Records supplied below:
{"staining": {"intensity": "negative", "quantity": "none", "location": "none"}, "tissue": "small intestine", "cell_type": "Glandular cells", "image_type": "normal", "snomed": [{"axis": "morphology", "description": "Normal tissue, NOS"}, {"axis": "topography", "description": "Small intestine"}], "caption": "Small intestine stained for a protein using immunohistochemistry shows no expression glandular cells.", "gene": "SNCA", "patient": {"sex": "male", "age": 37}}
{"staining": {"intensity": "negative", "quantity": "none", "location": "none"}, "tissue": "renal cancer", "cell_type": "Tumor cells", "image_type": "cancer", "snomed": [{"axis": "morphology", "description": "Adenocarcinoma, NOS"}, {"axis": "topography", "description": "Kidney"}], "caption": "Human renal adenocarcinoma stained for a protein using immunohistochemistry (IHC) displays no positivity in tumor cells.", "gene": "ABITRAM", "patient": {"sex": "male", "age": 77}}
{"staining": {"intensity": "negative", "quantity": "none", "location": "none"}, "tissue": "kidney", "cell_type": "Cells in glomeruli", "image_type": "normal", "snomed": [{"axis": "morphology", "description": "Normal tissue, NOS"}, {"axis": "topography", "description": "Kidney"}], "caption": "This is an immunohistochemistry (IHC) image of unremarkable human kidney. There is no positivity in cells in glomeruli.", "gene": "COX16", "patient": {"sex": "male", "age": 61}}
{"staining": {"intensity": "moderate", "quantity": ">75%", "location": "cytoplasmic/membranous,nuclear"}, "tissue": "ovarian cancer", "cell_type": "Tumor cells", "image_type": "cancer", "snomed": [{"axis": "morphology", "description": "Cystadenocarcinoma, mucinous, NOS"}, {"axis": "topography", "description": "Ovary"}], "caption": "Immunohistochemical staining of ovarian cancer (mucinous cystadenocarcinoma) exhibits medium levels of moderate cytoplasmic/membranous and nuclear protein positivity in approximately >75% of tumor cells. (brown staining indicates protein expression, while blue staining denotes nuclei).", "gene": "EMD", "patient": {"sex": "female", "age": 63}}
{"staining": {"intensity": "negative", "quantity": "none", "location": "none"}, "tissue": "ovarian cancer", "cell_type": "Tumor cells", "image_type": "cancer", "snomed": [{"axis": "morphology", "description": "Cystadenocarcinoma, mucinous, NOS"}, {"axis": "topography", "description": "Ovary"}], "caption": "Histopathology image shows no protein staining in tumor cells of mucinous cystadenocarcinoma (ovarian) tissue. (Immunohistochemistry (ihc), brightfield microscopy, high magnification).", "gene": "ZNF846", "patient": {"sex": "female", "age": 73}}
End of Records supplied.
§ Work instruction:
Each line in the entries above that includes the string "using" should be extracted.

§ Result of the exercise:
{"staining": {"intensity": "negative", "quantity": "none", "location": "none"}, "tissue": "small intestine", "cell_type": "Glandular cells", "image_type": "normal", "snomed": [{"axis": "morphology", "description": "Normal tissue, NOS"}, {"axis": "topography", "description": "Small intestine"}], "caption": "Small intestine stained for a protein using immunohistochemistry shows no expression glandular cells.", "gene": "SNCA", "patient": {"sex": "male", "age": 37}}
{"staining": {"intensity": "negative", "quantity": "none", "location": "none"}, "tissue": "renal cancer", "cell_type": "Tumor cells", "image_type": "cancer", "snomed": [{"axis": "morphology", "description": "Adenocarcinoma, NOS"}, {"axis": "topography", "description": "Kidney"}], "caption": "Human renal adenocarcinoma stained for a protein using immunohistochemistry (IHC) displays no positivity in tumor cells.", "gene": "ABITRAM", "patient": {"sex": "male", "age": 77}}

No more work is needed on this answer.